7 amps is definitely too much.

  • \$\begingroup\$ Reading his question again, i have a feeling that @gbronner had made mistake in assessing his observation. He measured voltage and Current at two different load condition. So practically his claim that he gets 7+ amps out of it @ 9.4 volts ac is invalid. Nonetheless your answer is very helpful and shows true experience :). \$\endgroup\$
    – D34dman
    Feb 19, 2013 at 1:45
  • \$\begingroup\$ It is possible that he read 7A at 9VDC after the bridge. Now 9V * 1.4 - 1.4V(bridge) = 11.2V so 9.4V DC (not AC) at 7A would be plausible, if he measured both with the same load. I suspect a transformer rated for 3A would have greatly exceeded 7A short circuit directly into a multimeter! But in any case, 7A is not recommended for operation. \$\endgroup\$ Feb 19, 2013 at 8:58

You have to measure voltage while you are measuring current to get power rating. The transformer will not be giving out the same voltage when shorted out thru a shunt resistor in a multimeter.
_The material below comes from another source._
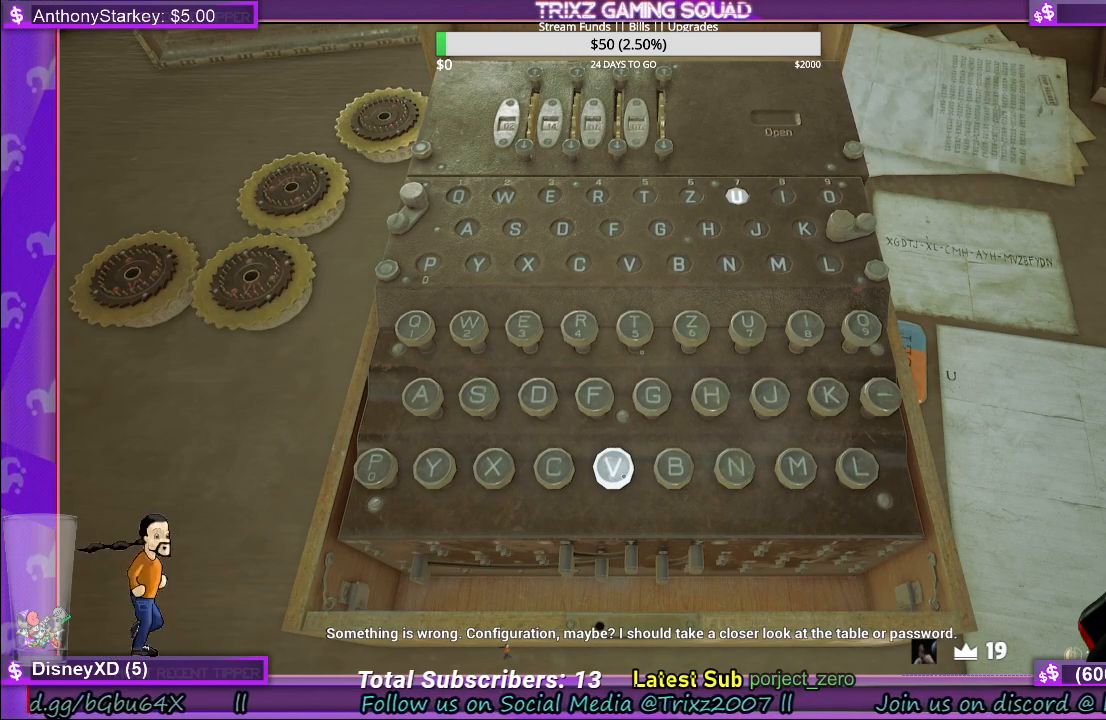
{"keys": [], "mouse": [], "events": []}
Take another multimeter, set it up as voltmeter and measure the voltage while measuring current. Then power delivered would be P = I * V and you can roughly expect I = P/V of current in normal operating conditions.
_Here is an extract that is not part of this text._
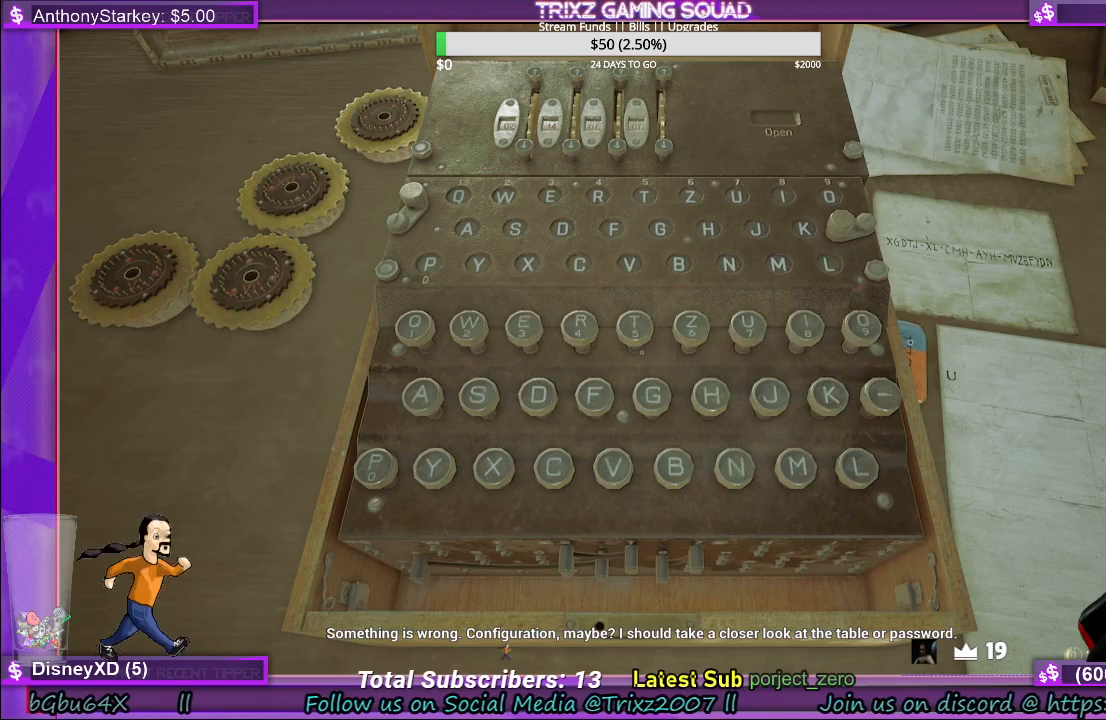
{"keys": [], "mouse": [], "events": [[167, "mouse_left", "down"], [317, "mouse_left", "up"]]}
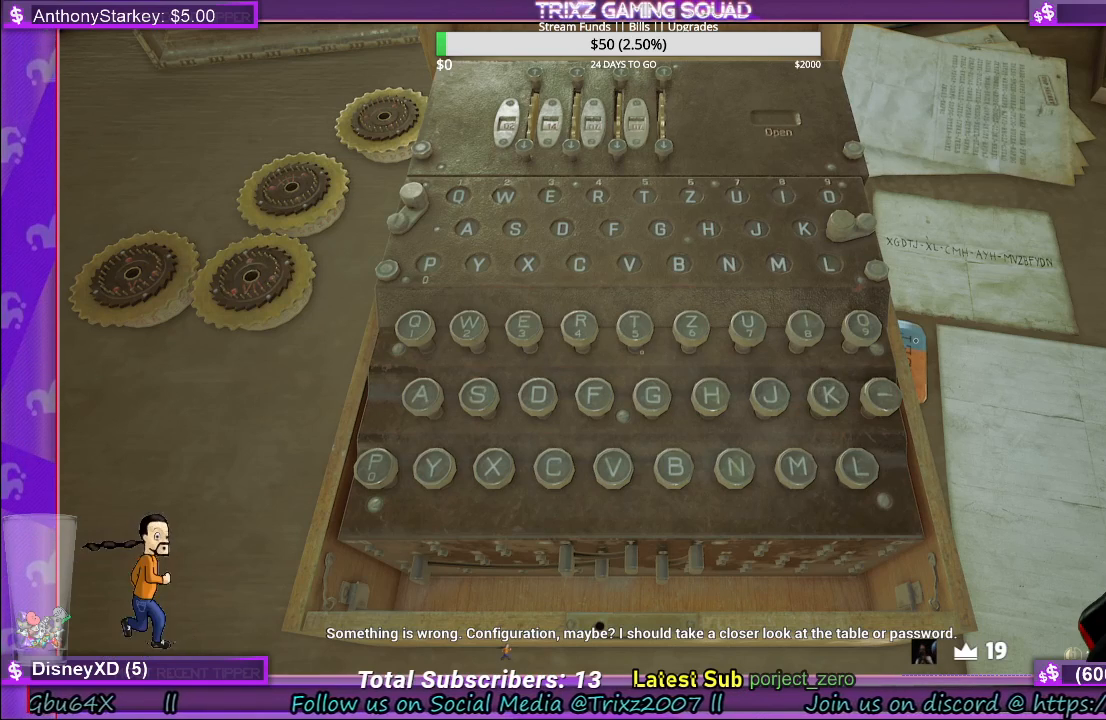
{"keys": [], "mouse": [], "events": []}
Note that the voltage measured won't be accurate, rather some approximation your multimeter comes out with as you will not be getting constant voltage, rather something like that:

enter image description here

Try putting the biggest electrolytic capacitor you can find accross the bridge output while measuring (watch polarity and voltage rating).

BTW, you are lucky you didn't pop the fuse in your multimeter, never measure current while shorting the power source with multimeter, put some load in series, like 1ohm power resistor.


After reading about how you measured current i am pretty sure you made a slight mistake in assessing your observation.

You measured current by connecting your multimeter directly across the Bridge rectifier without another load in series. Which means the only resistance was your Multimeter's resistance in ammeter mode.

The Transformer through bridge rectifier must have spit out 7 Ampere, but at a much lower voltage. You could confirm this by measuring voltage across your bridge rectifier while measuring current.

It is something called load regulation, if you increase the load ( reduce resistance ) the voltage starts dropping when its demanding more than the power rating of the Source.

So to answer you question,

VA rating of your tarnsformer = 9 x 3.34 ~= 30VA Extreme demand for your load is 10V @ 4A = 40W. Which is not possible (well you can get it in practice see @Brian Drummond's answer) since it requires more voltage and more power and more current than your transformer can supply.

Minimum demand by your load is 6V @ 4A = 24W. Here we have hope since its demanding less voltage and less power. You would have to use extra components for regulation thought.